Dass speziell Österreich häufig auch noch oft übers Ziel hinausschießt, merkt Siemens-Topmanagerin Neumann an: „Am Beispiel der NIS2-Richtlinie zu Cybersicherheit lässt sich gut erkennen, dass die Gesetzgeber in den EU-Mitgliedsstaaten sehr unterschiedlich damit umgehen. Unsere Aufgabe wäre, zu sagen, auch wenn Brüssel was falsch macht, dann machen wir zumindest das Richtige in Österreich. Leider sehe ich manchmal das Gegenteil – Stichwort Gold Plating.“ 71 Prozent der heimischen Unternehmer würden deswegen die Regulierung durch die EU als besonders belastend empfinden, berichtet Robert Zadrazil: „In Dänemark sehen das weniger als 30 Prozent so, obwohl das Regelwerk das gleiche ist. Es hängt also auch davon ab, wie man damit umgeht. Und in Österreich sind wir da oft ein bisschen überpenibel. ‚Tu felix Austria, reguliere!‘ wäre die passende Abwandlung eines berühmten Zitats.
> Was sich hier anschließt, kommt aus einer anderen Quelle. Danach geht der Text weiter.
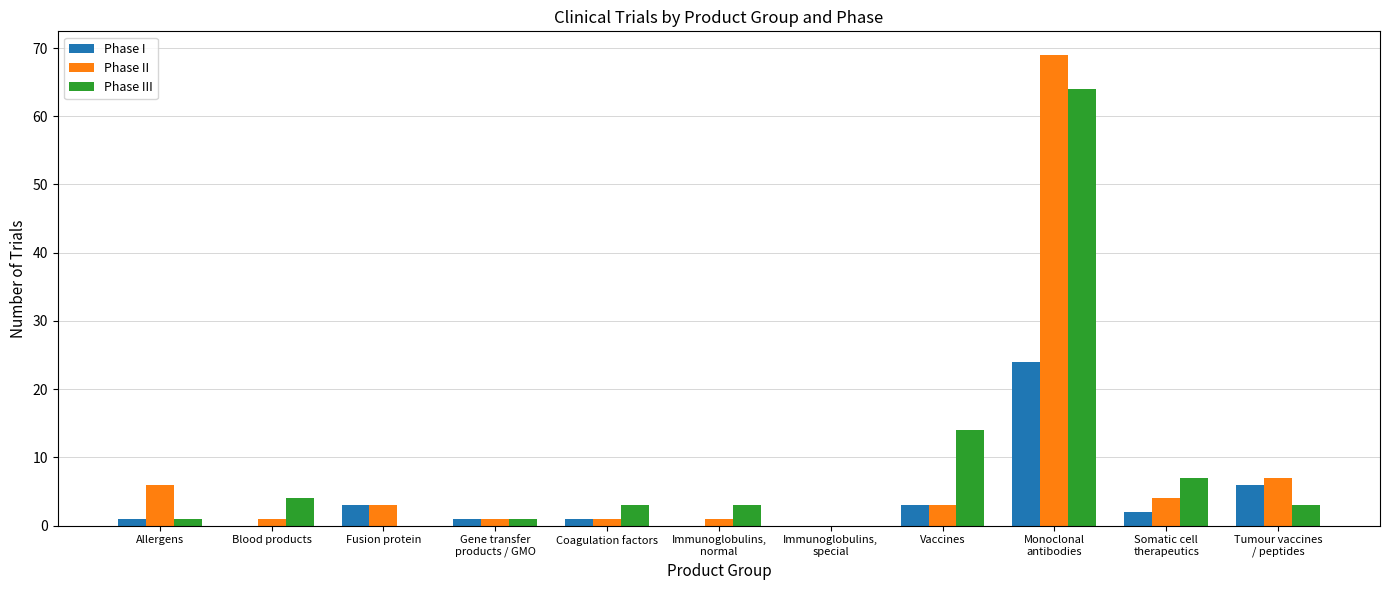

Are the bars grouped side by side (vs. stacked)?

Yes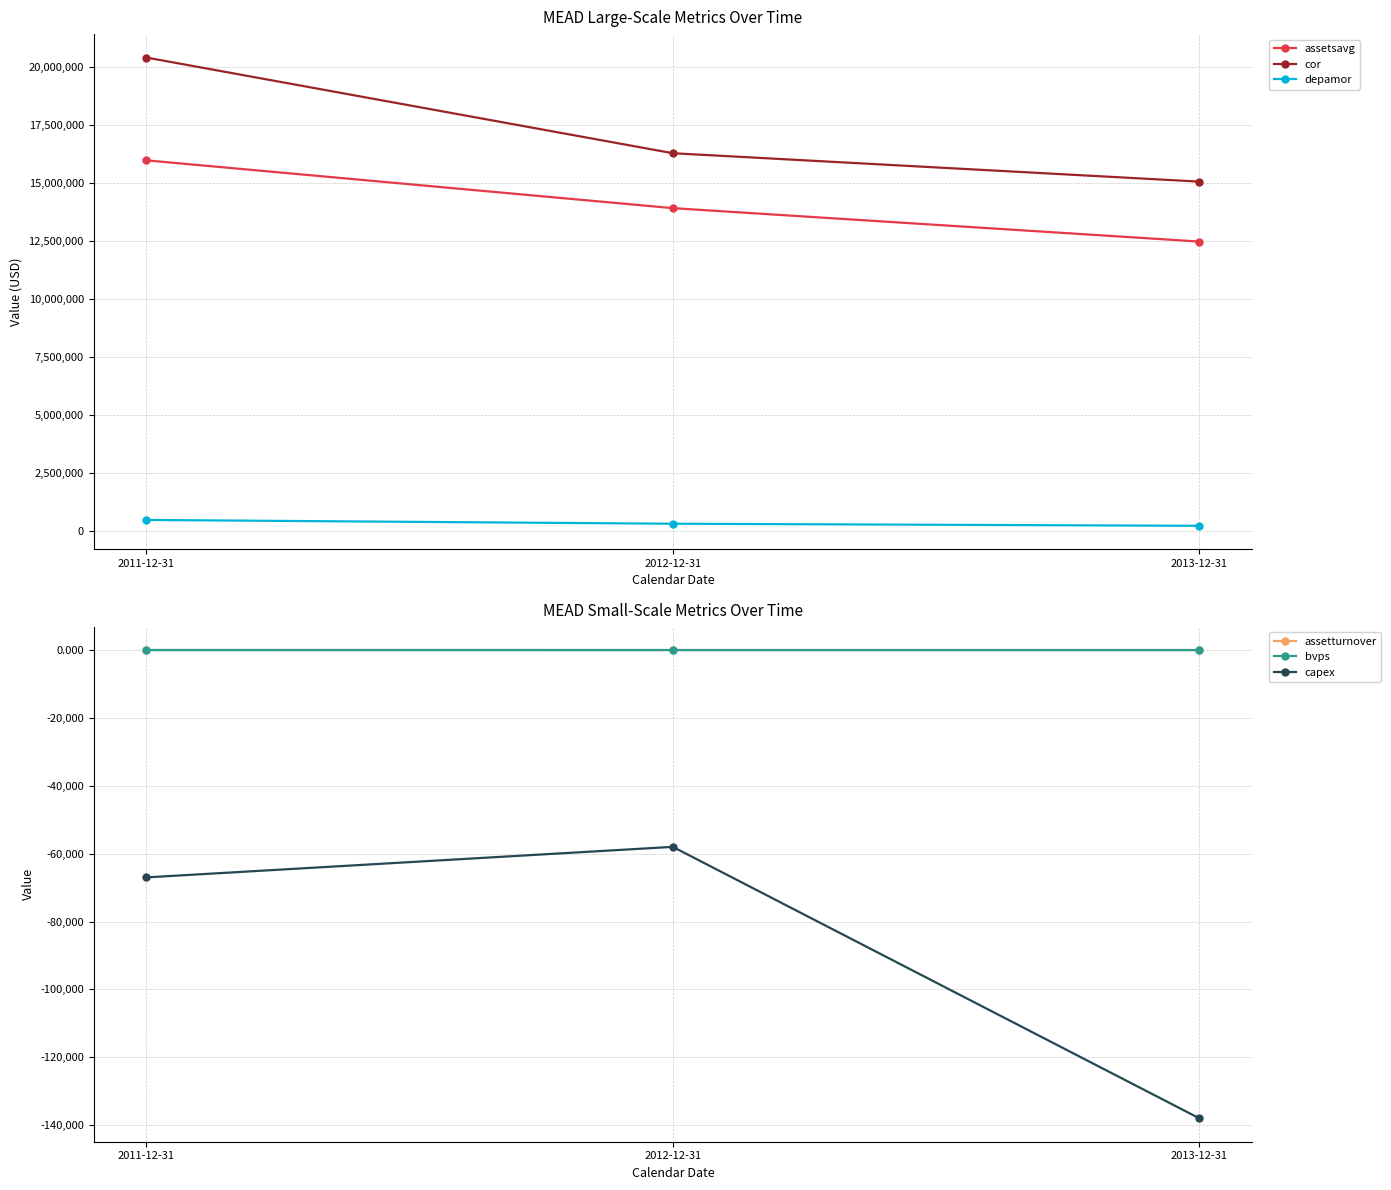

How many lines are shown in the chart?

6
Regulierung ist notwendig. Wir haben jedoch in Europa inzwischen nahezu eine Strangulierung“, lautet ein Resümee von Hartwig Löger, das er mit einem Beispiel untermauert: Es brauchte drei ECOFIN-Sitzungen mit 27 Finanz- und Wirtschaftsminister:innen Europas, eine Diskussion im EU-Parlament und eine anschließende Ratifizierung in allen Mitgliedsstaaten, bevor man sich auf erlaubte 50 Liter Hausbrand (eigenproduzierter Schnaps, Anm.) pro Jahr einigte. Dass Europa nicht realisiere, um welche Prioritäten es wirklich geht, sei „teilweise ein Irrsinn“.

Mit Blick auf Österreich schießt sich der Ex-Politiker Löger auf den Streit über die Inflationstreiber ein: „Die Diskussion, ob es eine Lohn-Preis- oder die Preis-Lohn-Spirale ist, halte ich für sinnlos. Beides geht in dieselbe Richtung. Die Sozialpartnerschaft muss einen Weg finden, wie man das in den Griff bekommt. Die Erhöhungen auf Beamtenebene und bei den Pensionen waren fatale Signale. Das kostet die Volkswirtschaft Substanz, die langfristig fehlt. Wenn wir keinen Weg finden, wie man gemeinsam aus dem Dilemma herauskommt, und stattdessen aufeinander losgehen, wird das nicht gut enden.

Eine mögliche Folge: „Ich kenne einige Fälle großer und namhafter österreichischer Firmen, großteils Hidden Champions, die jetzt ihre Investitionsentscheidungen außerhalb Österreichs setzen. Beispielhaft in Kroatien oder in Ungarn, das sind leider die Fakten.“ Die Wahrnehmung von Robert Zadrazil bestätigt das: „Auch wir sehen in den Diskussionen mit Unternehmern, dass genau das passiert. Seit 2019 verliert Österreich jedes Jahr – innerhalb Europas – bei den Produktivitätsvergleichen.“ Die Lohnstückkosten seien hierzulande im Vergleich zum Euroraum um rund 50 Prozent stärker gestiegen.

Hauptleidtragender wird der Mittelstand sein, davon ist Reinhard Wolf überzeugt: „Anders als die Großindustrie oder multinationale Konzerne kann der Mittelständler – egal ob genossenschaftlich organisiert oder in einer Familie – nicht zusammenpacken und mit Teilen woandershin gehen. Das sind die Unternehmen, die am Ende des Tages die Rechnung bezahlen werden, weil ihnen Kosten und Bürokratie die Luft abschnüren. Ich sage offen: Wir sind in manchen Bereichen der Landwirtschaft ein Nutznießer davon, weil viele unserer Wettbewerber aus dem Mittelstand in den letzten Jahren die Regularien nicht mehr umsetzen konnten: aktuell etwa die Deforestation Regulation. Ich kenne eine lange Liste von Wettbewerbern, die es deshalb nicht mehr gibt. Ich weiß schon, wir brauchen manchmal sanften Druck, um die richtigen Dinge zu tun. Aber wir tendieren dazu, uns dabei selbst ein Bein zu stellen.